Y no lo decía Goya porque sí, lo decía porque lo veía. Porque
veía como el pueblo festejaba con vino la alegría de la vida en la eterna
pradera de san Isidro. Porque veía al pueblo dormirse en los laureles y no
sentir como sus monstruos iban haciendo su nido en las cumbres inaccesibles de sus
leyes. Y desde sus leyes convertir el mundo en una escaramuza perpetua, una constante
día tras días del acto de renunciar al libre albedrío, de renunciar a noches en los
brazos de Terpsícore, de Euterpe o Calíope y aprender a llorar por una limosna.
El sueño de la razón también produce monstruos propios, a
las sombras me remito, surgidos del desaliento, del andar sobre el abismo con
un alambre que no nos pertenece y un calzado que nos aprieta. De salir de la
zona de confort por el lado del barranco y no saber volver. De comer con
desgana, dormir sin sueño y hablar sin tener nada que decir.
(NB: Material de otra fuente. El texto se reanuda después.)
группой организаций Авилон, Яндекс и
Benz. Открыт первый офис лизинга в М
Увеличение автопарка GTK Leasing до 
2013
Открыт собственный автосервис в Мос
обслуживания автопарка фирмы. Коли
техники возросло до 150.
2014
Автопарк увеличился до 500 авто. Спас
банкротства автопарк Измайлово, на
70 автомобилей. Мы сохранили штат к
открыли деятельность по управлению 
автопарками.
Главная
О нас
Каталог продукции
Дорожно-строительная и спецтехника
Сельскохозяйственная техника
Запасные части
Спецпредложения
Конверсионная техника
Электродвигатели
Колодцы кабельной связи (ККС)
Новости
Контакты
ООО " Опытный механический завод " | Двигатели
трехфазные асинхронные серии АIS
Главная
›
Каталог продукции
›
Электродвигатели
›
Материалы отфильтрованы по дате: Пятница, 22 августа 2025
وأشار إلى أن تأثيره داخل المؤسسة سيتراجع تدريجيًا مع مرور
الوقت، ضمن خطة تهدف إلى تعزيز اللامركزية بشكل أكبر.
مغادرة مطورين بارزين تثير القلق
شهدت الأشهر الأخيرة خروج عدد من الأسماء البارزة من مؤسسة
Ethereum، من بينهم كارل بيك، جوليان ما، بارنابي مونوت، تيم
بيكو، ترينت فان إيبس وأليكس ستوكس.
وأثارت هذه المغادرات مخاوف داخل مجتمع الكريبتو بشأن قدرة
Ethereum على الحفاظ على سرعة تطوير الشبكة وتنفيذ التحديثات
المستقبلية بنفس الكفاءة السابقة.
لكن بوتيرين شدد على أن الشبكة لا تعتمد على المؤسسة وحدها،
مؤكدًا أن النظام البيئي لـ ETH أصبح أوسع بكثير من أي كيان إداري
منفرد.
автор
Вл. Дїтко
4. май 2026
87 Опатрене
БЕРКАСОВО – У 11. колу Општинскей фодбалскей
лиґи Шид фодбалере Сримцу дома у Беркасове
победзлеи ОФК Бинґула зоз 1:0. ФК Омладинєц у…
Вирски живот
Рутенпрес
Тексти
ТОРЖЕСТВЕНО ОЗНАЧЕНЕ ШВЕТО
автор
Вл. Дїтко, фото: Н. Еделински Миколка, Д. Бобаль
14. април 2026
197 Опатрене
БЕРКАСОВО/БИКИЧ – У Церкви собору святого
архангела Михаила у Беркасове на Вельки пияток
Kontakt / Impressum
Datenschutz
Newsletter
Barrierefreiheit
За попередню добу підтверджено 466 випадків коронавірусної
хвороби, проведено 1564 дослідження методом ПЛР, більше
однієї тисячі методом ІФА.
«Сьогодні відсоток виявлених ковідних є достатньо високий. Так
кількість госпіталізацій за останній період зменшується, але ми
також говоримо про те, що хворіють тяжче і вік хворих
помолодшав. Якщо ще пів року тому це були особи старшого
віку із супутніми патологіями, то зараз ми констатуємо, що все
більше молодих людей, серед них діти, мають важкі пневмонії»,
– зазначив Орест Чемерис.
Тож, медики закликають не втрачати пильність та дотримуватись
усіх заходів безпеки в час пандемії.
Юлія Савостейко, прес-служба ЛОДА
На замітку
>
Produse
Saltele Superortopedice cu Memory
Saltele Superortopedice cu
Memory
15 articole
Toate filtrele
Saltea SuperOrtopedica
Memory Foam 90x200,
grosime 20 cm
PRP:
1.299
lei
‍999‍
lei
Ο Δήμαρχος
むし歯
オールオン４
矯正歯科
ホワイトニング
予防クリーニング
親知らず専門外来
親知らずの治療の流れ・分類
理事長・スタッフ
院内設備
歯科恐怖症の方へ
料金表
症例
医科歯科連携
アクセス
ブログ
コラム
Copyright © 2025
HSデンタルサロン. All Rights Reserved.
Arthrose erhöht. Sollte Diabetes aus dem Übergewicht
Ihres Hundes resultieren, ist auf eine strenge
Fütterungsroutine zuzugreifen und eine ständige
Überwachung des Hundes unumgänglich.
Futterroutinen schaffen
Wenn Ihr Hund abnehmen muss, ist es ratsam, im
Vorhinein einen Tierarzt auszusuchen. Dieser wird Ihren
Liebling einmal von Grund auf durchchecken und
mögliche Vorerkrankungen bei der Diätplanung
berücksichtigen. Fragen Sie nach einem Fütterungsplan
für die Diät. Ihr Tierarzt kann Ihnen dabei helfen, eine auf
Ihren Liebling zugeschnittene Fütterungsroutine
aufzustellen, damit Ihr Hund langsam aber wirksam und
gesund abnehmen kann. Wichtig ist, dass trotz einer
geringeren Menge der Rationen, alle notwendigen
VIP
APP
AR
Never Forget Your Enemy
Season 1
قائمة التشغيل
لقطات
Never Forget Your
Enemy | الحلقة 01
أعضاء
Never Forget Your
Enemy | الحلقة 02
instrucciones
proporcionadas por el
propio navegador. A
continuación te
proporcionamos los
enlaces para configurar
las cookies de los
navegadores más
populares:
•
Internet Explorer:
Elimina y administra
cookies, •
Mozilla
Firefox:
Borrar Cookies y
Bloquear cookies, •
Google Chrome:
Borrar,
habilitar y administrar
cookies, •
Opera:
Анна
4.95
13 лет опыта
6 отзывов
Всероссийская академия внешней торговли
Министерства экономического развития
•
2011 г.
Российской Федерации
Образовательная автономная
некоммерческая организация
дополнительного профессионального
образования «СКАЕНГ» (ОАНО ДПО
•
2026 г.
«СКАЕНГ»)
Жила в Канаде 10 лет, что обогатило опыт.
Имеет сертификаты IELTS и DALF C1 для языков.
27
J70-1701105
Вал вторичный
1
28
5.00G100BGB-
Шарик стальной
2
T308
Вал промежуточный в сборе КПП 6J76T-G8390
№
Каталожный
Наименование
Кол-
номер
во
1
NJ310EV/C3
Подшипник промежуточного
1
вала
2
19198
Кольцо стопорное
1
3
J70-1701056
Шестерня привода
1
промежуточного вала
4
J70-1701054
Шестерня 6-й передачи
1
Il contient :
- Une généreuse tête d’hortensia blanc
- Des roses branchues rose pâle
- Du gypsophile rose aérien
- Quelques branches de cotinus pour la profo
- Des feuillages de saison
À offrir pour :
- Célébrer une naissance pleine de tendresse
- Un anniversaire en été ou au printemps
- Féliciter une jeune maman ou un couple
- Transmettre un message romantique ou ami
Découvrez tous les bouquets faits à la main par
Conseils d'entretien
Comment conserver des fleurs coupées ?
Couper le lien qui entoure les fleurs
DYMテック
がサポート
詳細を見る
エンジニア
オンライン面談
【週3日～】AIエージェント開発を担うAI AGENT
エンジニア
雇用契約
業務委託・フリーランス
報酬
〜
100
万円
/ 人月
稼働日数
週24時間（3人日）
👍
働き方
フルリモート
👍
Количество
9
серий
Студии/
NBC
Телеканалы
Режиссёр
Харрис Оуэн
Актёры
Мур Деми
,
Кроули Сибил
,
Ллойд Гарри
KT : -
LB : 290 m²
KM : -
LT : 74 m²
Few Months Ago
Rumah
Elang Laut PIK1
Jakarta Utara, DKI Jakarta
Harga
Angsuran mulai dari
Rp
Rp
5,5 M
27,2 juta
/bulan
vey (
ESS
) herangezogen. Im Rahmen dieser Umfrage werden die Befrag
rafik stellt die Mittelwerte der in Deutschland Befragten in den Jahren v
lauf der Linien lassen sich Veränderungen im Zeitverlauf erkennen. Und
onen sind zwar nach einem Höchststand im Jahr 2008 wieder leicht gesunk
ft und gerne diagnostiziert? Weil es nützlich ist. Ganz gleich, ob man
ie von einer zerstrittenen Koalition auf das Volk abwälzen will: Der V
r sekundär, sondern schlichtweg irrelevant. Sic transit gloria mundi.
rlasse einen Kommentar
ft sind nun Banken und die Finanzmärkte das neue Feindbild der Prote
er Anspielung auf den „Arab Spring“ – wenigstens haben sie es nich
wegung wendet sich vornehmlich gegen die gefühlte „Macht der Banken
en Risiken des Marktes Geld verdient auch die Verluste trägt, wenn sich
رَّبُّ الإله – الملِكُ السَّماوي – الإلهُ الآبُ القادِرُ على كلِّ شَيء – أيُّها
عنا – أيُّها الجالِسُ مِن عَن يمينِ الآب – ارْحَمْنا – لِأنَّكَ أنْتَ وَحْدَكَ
También lo dibujo Goya y no lo dijo, que su aguafuerte entendía
tres niveles de complejidad: social, personal y utópico. Los monstruos que se
producen con la razón dormida son proyecciones de deseos que se buscan y que te
llevan más allá del abismo a cazar mariposas en un pantano o viajar al sol en
un bemol sostenido, o ver las sombras que te rodean y pintarles una sonrisa con
tiza.
Así es el sueño y esa es su razón, las sombras son sólo
proyecciones de nosotros mismos y de nuestro contexto, opresivo o no. Pero si
no me das un lápiz, si no me dejas bailar bajo la luna, si no me dejas
convertirme en mi propia cajita de música, entonces, querido gobierno, estás
creando monstruos de carne y hueso que te hablaran en un inglés que tú no
entenderás, te ajustarán las cuentas de esas que tú no llevas al día y te
escribirán discursos mucho más profundos que tu cantinela constante.